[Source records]
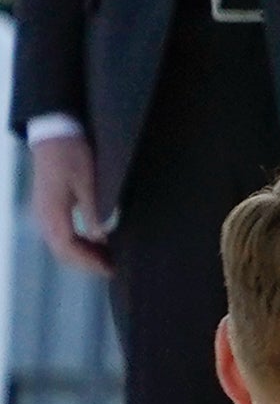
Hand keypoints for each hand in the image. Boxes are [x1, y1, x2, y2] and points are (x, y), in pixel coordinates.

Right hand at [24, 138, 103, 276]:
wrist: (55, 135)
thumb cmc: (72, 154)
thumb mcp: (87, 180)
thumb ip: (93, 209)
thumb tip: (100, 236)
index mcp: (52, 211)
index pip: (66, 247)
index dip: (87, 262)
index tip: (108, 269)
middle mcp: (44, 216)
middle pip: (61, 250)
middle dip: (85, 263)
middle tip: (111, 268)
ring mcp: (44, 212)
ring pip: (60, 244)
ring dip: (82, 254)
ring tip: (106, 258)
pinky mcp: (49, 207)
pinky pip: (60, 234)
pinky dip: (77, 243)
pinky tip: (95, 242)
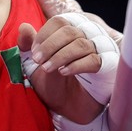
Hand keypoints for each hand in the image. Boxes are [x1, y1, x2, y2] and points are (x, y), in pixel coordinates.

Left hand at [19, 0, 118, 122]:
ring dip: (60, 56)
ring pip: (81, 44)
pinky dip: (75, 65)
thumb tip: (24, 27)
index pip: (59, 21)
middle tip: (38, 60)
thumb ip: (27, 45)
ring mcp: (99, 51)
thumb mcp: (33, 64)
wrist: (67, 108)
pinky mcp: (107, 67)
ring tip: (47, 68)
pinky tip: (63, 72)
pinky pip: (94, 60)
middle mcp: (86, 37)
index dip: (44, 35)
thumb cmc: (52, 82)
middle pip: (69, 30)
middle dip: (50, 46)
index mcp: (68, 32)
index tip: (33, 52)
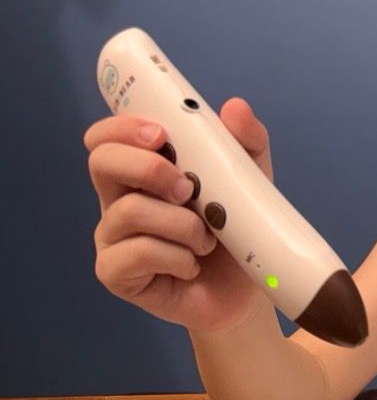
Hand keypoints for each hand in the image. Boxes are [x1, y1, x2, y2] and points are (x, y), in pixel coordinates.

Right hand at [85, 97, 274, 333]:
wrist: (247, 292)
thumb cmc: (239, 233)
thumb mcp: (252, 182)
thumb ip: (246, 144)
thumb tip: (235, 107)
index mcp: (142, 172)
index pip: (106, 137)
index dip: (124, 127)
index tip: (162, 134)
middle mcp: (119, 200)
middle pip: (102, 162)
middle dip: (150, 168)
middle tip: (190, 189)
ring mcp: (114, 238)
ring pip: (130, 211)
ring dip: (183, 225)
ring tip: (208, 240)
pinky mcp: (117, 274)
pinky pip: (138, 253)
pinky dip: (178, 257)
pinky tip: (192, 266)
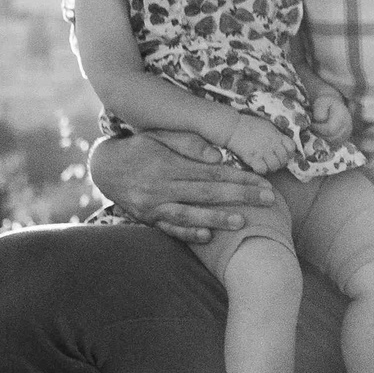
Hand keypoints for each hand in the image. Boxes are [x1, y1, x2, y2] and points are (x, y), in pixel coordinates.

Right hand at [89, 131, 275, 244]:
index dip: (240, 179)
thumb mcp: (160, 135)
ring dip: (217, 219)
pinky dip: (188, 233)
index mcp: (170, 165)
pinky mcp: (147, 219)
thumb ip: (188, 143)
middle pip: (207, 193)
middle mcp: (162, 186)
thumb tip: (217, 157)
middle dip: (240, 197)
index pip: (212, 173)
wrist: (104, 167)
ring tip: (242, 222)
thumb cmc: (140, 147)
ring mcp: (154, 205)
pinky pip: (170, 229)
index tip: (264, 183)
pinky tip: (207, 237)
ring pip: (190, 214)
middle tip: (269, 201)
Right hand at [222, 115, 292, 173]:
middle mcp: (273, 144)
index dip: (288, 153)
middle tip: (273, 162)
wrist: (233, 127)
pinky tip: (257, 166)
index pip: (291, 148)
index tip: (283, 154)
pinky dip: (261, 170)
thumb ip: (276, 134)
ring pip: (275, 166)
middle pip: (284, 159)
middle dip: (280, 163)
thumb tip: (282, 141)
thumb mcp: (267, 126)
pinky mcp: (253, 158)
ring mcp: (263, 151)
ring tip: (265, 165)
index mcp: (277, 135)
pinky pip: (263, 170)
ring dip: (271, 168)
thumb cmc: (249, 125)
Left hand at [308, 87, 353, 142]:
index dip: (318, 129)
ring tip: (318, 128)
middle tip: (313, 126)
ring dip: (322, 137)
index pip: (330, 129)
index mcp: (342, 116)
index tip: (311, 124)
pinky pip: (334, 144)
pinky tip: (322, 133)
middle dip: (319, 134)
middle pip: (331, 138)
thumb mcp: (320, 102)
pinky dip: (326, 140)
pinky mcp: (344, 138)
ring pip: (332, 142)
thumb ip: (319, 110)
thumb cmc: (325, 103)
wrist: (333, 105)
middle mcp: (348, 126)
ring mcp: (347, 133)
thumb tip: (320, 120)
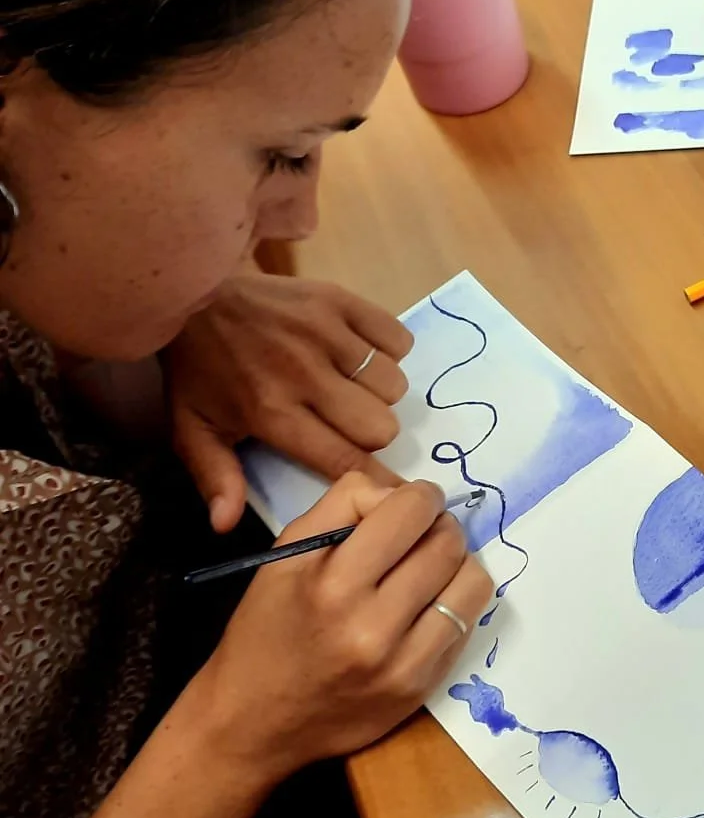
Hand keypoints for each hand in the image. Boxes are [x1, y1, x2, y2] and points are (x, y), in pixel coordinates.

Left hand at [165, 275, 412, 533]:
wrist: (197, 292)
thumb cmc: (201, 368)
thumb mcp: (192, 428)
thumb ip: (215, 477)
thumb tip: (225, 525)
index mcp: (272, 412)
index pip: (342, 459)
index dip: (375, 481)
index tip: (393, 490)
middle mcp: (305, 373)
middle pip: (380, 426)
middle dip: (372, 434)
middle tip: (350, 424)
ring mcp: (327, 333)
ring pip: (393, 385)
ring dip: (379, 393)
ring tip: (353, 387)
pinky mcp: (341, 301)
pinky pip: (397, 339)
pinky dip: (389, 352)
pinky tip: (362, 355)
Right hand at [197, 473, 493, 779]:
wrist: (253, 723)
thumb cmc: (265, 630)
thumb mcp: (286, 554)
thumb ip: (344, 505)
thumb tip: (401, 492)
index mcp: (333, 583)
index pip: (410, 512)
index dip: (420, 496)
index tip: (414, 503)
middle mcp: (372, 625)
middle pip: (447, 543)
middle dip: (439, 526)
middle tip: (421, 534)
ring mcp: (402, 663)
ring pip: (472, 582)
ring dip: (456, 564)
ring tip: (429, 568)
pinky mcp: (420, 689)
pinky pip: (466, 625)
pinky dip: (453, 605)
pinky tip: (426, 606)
--
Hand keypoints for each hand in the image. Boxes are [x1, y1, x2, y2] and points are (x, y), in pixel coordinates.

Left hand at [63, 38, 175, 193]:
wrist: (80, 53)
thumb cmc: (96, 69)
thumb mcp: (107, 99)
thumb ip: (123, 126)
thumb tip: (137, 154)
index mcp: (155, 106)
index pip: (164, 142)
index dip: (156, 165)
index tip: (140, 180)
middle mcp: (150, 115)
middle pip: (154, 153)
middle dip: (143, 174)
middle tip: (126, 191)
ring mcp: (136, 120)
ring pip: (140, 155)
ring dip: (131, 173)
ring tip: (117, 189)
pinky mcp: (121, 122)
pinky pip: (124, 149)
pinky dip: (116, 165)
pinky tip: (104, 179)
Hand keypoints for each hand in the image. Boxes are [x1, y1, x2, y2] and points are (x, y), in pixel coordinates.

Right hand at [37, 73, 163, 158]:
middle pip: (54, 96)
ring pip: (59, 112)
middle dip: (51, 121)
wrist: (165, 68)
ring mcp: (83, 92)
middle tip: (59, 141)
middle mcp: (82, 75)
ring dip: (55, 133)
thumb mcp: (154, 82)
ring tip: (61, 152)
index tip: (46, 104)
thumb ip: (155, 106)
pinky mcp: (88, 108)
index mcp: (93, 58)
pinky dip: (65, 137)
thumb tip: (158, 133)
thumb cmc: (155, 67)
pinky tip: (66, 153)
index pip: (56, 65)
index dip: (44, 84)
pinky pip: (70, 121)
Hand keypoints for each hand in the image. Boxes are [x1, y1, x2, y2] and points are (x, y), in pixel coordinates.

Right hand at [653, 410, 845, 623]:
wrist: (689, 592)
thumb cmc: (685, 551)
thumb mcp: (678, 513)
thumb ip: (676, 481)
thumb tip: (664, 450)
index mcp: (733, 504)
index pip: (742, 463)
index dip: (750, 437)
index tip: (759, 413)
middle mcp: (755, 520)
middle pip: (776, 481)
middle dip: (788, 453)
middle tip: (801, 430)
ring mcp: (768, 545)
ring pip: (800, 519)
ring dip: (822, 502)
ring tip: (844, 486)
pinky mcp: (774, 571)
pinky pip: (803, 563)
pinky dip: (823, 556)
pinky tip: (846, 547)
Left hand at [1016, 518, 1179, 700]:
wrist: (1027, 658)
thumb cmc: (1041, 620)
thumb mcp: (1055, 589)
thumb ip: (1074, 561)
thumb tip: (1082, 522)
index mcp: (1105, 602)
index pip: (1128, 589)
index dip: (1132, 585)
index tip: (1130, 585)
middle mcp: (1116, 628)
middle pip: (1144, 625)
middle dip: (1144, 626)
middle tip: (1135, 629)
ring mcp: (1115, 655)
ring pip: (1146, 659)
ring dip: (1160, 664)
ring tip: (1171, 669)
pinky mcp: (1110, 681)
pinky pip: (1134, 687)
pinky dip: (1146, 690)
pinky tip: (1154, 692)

**Task directions:**
The required output is every line above that contains the string "Left".

**Output for this exercise:**
Left hand at [19, 0, 118, 122]:
Left hand at [308, 87, 353, 142]:
Left hand at [165, 275, 412, 533]:
Left hand at [63, 38, 175, 193]:
Left hand at [1016, 518, 1179, 700]:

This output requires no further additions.